Almost every day Terry Adamson takes a Metro Mobility bus from her New Hope apartment to St. Joseph in West St. Paul. When she arrives, fellow parishioners are drawn to her joyful, loving presence.
“Terry has become the heart of the parish,” said Marcelle Diedrich, a St. Joseph parishioner and friend. “She brings the light of Christ to all of us. . . . I think she’s opened people’s eyes to what it’s like to have a disability and live in a wheelchair.”

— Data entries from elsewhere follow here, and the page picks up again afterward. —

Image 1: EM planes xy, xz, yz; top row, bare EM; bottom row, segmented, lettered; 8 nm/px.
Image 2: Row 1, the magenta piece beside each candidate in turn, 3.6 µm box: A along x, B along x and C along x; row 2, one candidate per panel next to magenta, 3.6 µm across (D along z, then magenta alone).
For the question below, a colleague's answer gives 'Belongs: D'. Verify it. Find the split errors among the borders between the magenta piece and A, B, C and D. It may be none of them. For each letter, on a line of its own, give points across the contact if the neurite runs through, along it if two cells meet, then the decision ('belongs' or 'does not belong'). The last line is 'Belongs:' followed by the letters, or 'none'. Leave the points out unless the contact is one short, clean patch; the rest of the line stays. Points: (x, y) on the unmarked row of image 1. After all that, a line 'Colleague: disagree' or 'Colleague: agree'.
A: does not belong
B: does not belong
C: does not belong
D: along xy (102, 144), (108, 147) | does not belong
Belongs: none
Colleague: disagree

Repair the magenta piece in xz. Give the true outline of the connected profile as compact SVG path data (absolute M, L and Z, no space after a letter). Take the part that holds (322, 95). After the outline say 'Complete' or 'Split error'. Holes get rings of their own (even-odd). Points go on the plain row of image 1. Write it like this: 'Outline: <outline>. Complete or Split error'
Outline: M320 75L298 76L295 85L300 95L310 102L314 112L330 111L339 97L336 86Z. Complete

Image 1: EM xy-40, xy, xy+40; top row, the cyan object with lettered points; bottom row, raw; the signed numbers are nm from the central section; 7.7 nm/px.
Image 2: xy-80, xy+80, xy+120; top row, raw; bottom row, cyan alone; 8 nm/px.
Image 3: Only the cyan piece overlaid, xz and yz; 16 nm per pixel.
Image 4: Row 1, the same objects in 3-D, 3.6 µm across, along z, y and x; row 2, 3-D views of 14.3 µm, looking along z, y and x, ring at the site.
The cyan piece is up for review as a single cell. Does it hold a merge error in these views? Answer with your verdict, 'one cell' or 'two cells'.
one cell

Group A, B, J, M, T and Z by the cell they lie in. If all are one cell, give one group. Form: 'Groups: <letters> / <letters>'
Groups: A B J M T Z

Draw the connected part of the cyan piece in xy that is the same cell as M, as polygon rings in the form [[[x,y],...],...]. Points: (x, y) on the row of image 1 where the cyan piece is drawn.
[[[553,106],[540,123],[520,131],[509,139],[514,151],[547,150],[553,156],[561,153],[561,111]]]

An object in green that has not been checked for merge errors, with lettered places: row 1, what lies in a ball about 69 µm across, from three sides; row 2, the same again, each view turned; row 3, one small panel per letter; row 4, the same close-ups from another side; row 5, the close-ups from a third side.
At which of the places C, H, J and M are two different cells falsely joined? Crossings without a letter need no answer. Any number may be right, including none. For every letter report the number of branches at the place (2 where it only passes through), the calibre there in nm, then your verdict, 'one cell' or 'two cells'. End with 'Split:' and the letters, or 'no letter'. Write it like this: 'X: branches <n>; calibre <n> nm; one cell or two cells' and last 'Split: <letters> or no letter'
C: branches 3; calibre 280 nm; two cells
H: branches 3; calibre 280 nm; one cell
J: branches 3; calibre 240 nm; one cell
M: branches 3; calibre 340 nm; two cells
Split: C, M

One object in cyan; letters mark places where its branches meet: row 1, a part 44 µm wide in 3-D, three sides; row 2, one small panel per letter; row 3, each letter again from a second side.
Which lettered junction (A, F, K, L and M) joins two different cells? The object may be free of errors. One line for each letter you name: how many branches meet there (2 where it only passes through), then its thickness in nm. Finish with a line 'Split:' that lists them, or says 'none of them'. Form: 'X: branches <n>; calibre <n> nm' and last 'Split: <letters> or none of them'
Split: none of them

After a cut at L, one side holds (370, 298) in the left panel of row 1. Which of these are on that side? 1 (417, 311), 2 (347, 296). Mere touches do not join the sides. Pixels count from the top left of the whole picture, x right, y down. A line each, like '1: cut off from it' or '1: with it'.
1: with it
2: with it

Adamson, 55, has cerebral palsy. Along with growing in her faith, she said she tries to share her joy with people she meets. She tells how Christ filled her with his love when she came back to the Church and how he’s helped her deal with anxiety, depression and the difficulties of her disability.
“My biggest joy is coming into church and learning about how kind, merciful and loving God is, because I didn’t know,” said Adamson, who uses a power wheelchair. “Going to [St. Joseph] was kind of like going to a lay person’s seminary where I learned all about Jesus and Mary and what they do.”
For the past three years Adamson has sought housing closer to the parish but hasn’t been successful. She believes God wants her at St. Joseph, and the travel offers an opportunity to evangelize.
Adamson, who is a greeter and concierge at an Eden Prairie hotel, plans to attend the annual Mass for Persons with Disabilities at 3 p.m. Sept. 13 in St. Mary’s Chapel at the St. Paul Seminary School of Divinity. The Mass will include a celebration of the sacrament of confirmation for people with disabilities who’ve completed confirmation classes.
Closer to Christ
Adamson has happy memories of growing up Catholic in the 1960s in Kenosha, Wisconsin, with her brother and sister. Most buildings — including her family’s home and parish — weren’t wheelchair accessible then, and often she was carried up and down stairs.
Anxiety she struggled with in high school later caused her to leave technical school.
“I knew there was a God, but I thought he was far off doing the big huge things,” she said.
Adamson spent the next nine years at home alone each day while her parents worked, with her father coming home during his lunch hour to care for her. She now sees that God was there through her suffering.
“I always had the hope and the knowledge back in my head that I had more to do than stay home and veg,” she said. “I didn’t know when, but I had this dream of being in my own apartment and having own my life.”
Looking back, Adamson said she is grateful to her parents for taking care of her for 29 years, at a time when there were no personal care attendants and fewer services for people with disabilities.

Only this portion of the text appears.